Its funny how Elite breaks off from Mathews and then Strothers breaks off from Elite and so on and so on. They all take with them the best way to build a bow and I am supposed to take you serious?


----------



## humpyflyguy (Sep 10, 2007)

A good inexpensive bow would be the G5 Quest. Cabelas has them on display and for their cost you will be sold... I personally thought they felt better and shot better than the hoyt's and Mathews I have shot in the past.


----------



## north slope (Sep 8, 2007)

humpyflyguy said:


> A good inexpensive bow would be the G5 Quest. Cabelas has them on display and for their cost you will be sold... I personally thought they felt better and shot better than the hoyt's and Mathews I have shot in the past.

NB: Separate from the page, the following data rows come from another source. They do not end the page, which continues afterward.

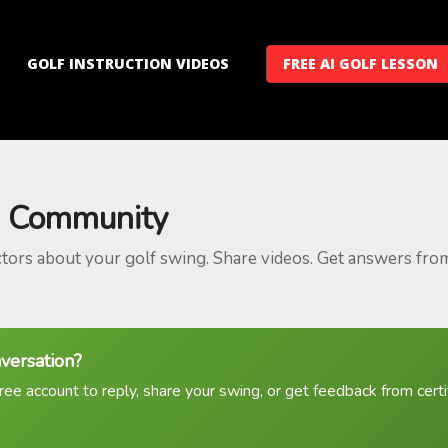
GOLF INSTRUCTION VIDEOS
FREE AI GOLF LESSON
 Community
ctors about your golf swing. Share videos. Get answers fro
nversation?
ree account to reply, share your swing, or get feedback from certif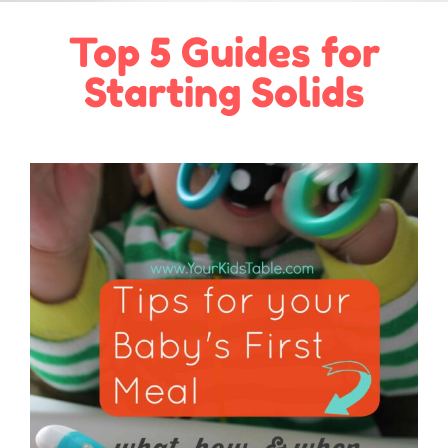
Top 5 Guides for
Starting Solids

The Quest has Rev cams and do you know who invented them? KEVIN STROTHER..... -22- Elite had nothing to do with Mathews, who would? All Mathews has done lately is copy PSE (the monster) Matt is burnt out and old (sound familiar?, you can relate?). You are clueless because you have never owned a Elite or a Strother. I have owned all three and I can tell you Mathews has nothing I want! The Drenlin I owned had more problems than any bow I have owned, garbage.


----------



## elk22hunter (Sep 7, 2007)

north slope said:


> humpyflyguy said:
> 
> 
> > A good inexpensive bow would be the G5 Quest. Cabelas has them on display and for their cost you will be sold... I personally thought they felt better and shot better than the hoyt's and Mathews I have shot in the past.
> ...


So what you are saying is that 22 million people CAN be wrong? I think NOT!


----------



## north slope (Sep 8, 2007)

I see .. who cares about the Ma and Pa's in the world, lets all go down to Wal-mart and buy what the masses want. Down with the little guy, -22- you are a product of advertising, shoot what the masses tell you, enjoy your outdated Mathews. Why would you want to be a part of anything small and new, something or someone with new ideas? Get ready to make fun of my slick tricks and ramcats, again something you have never tried or owned. You should get some muzzys for your over advertised bow, why would you want to try something new like EPEKS.


----------



## elk22hunter (Sep 7, 2007)

north slope said:


> I see .. who cares about the Ma and Pa's in the world, lets all go down to Wal-mart and buy what the masses want. Down with the little guy, -22- you are a product of advertising, shoot what the masses tell you, enjoy your outdated Mathews. Why would you want to be a part of anything small and new, something or someone with new ideas? Get ready to make fun of my slick tricks and ramcats, again something you have never tried or owned. You should get some muzzys for your over advertised bow, why would you want to try something new like EPEKS.


You just drive your "Smart Car" and I will drive my Dodge Pickup!


----------



## HOGAN (Sep 8, 2007)

lmao


----------